◆ Task instructions
Your answer must be an exact copy of the records, with no pictures included.

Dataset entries
============================================================
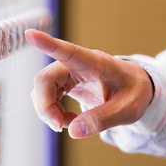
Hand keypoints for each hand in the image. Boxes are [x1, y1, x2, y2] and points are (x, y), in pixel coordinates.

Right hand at [25, 30, 154, 138]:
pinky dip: (52, 112)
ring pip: (43, 88)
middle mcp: (79, 64)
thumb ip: (102, 120)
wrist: (135, 88)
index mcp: (98, 64)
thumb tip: (73, 131)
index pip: (70, 52)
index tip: (30, 34)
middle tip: (58, 126)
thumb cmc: (134, 93)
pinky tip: (68, 120)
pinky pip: (47, 95)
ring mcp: (70, 72)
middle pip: (46, 79)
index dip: (49, 45)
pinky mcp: (65, 82)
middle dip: (45, 105)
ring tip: (66, 124)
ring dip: (47, 110)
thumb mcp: (127, 110)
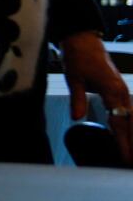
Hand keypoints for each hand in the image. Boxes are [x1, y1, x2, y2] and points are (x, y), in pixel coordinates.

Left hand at [59, 30, 132, 161]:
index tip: (126, 158)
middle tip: (130, 162)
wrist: (83, 38)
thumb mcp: (73, 78)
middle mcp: (122, 92)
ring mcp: (123, 91)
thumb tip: (77, 119)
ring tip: (131, 153)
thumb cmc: (77, 56)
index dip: (124, 142)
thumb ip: (77, 100)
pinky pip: (129, 111)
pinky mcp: (120, 89)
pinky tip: (129, 134)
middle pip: (132, 123)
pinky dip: (131, 124)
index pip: (120, 122)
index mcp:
============================================================
◆ Response to this exercise
Hand keypoints for each hand in the image. Boxes are [x1, y1, x2, y2] and points are (x, y), in pixel coordinates.

Right hand at [25, 30, 154, 138]:
pinky dip: (52, 112)
ring pip: (43, 88)
middle mcp: (79, 64)
thumb ip: (102, 120)
wrist: (135, 88)
index mcp: (98, 64)
thumb tip: (73, 131)
index pip: (70, 52)
index tip: (30, 34)
middle tip: (58, 126)
thumb cmc: (134, 93)
pinky tip: (68, 120)
pinky pip: (47, 95)
ring mcp: (70, 72)
middle pip: (46, 79)
index dip: (49, 45)
pinky mcp: (65, 82)
middle dip: (45, 105)
ring tip: (66, 124)
ring dip: (47, 110)
thumb mcp: (127, 110)
Hand keypoints for each hand in the image. Boxes are [x1, y1, x2, y2] and points are (x, y), in pixel coordinates.

Left hand at [59, 30, 132, 161]:
index tip: (126, 158)
middle tip: (130, 162)
wrist: (83, 38)
thumb mcp: (73, 78)
middle mcp: (122, 92)
ring mcp: (123, 91)
thumb tip: (77, 119)
ring tip: (131, 153)
thumb cmc: (77, 56)
index dip: (124, 142)
thumb ip: (77, 100)
pinky pip: (129, 111)
pinky mcp: (120, 89)
pinky tip: (129, 134)
middle pip: (132, 123)
pinky dip: (131, 124)
index pip: (120, 122)
index mcp:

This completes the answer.